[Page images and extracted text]

━━━━━━━━━━━━━━━━

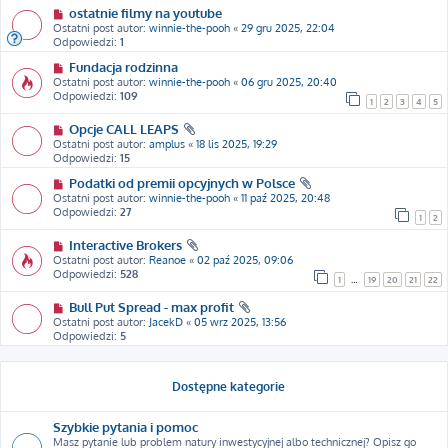
ostatnie filmy na youtube
Ostatni post autor:
winnie-the-pooh
«
29 gru 2025, 22:04
Odpowiedzi:
1
Fundacja rodzinna
Ostatni post autor:
winnie-the-pooh
«
06 gru 2025, 20:40
Odpowiedzi:
109
1
2
3
4
5
Opcje CALL LEAPS
Ostatni post autor:
amplus
«
18 lis 2025, 19:29
Odpowiedzi:
15
Podatki od premii opcyjnych w Polsce
Ostatni post autor:
winnie-the-pooh
«
11 paź 2025, 20:48
Odpowiedzi:
27
1
2
Interactive Brokers
Ostatni post autor:
Reanoe
«
02 paź 2025, 09:06
Odpowiedzi:
528
1
…
19
20
21
22
Bull Put Spread - max profit
Ostatni post autor:
JacekD
«
05 wrz 2025, 13:56
Odpowiedzi:
5
Dostępne kategorie
Szybkie pytania i pomoc
Masz pytanie lub problem natury inwestycyjnej albo technicznej? Opisz go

━━━━━━━━━━━━━━━━

Your objective: Every line above should be retyped exactly; the pictures do not belong in the copy.

Exercise result:
ostatnie filmy na youtube
Ostatni post autor:
winnie-the-pooh
«
29 gru 2025, 22:04
Odpowiedzi:
1
Fundacja rodzinna
Ostatni post autor:
winnie-the-pooh
«
06 gru 2025, 20:40
Odpowiedzi:
109
1
2
3
4
5
Opcje CALL LEAPS
Ostatni post autor:
amplus
«
18 lis 2025, 19:29
Odpowiedzi:
15
Podatki od premii opcyjnych w Polsce
Ostatni post autor:
winnie-the-pooh
«
11 paź 2025, 20:48
Odpowiedzi:
27
1
2
Interactive Brokers
Ostatni post autor:
Reanoe
«
02 paź 2025, 09:06
Odpowiedzi:
528
1
…
19
20
21
22
Bull Put Spread - max profit
Ostatni post autor:
JacekD
«
05 wrz 2025, 13:56
Odpowiedzi:
5
Dostępne kategorie
Szybkie pytania i pomoc
Masz pytanie lub problem natury inwestycyjnej albo technicznej? Opisz go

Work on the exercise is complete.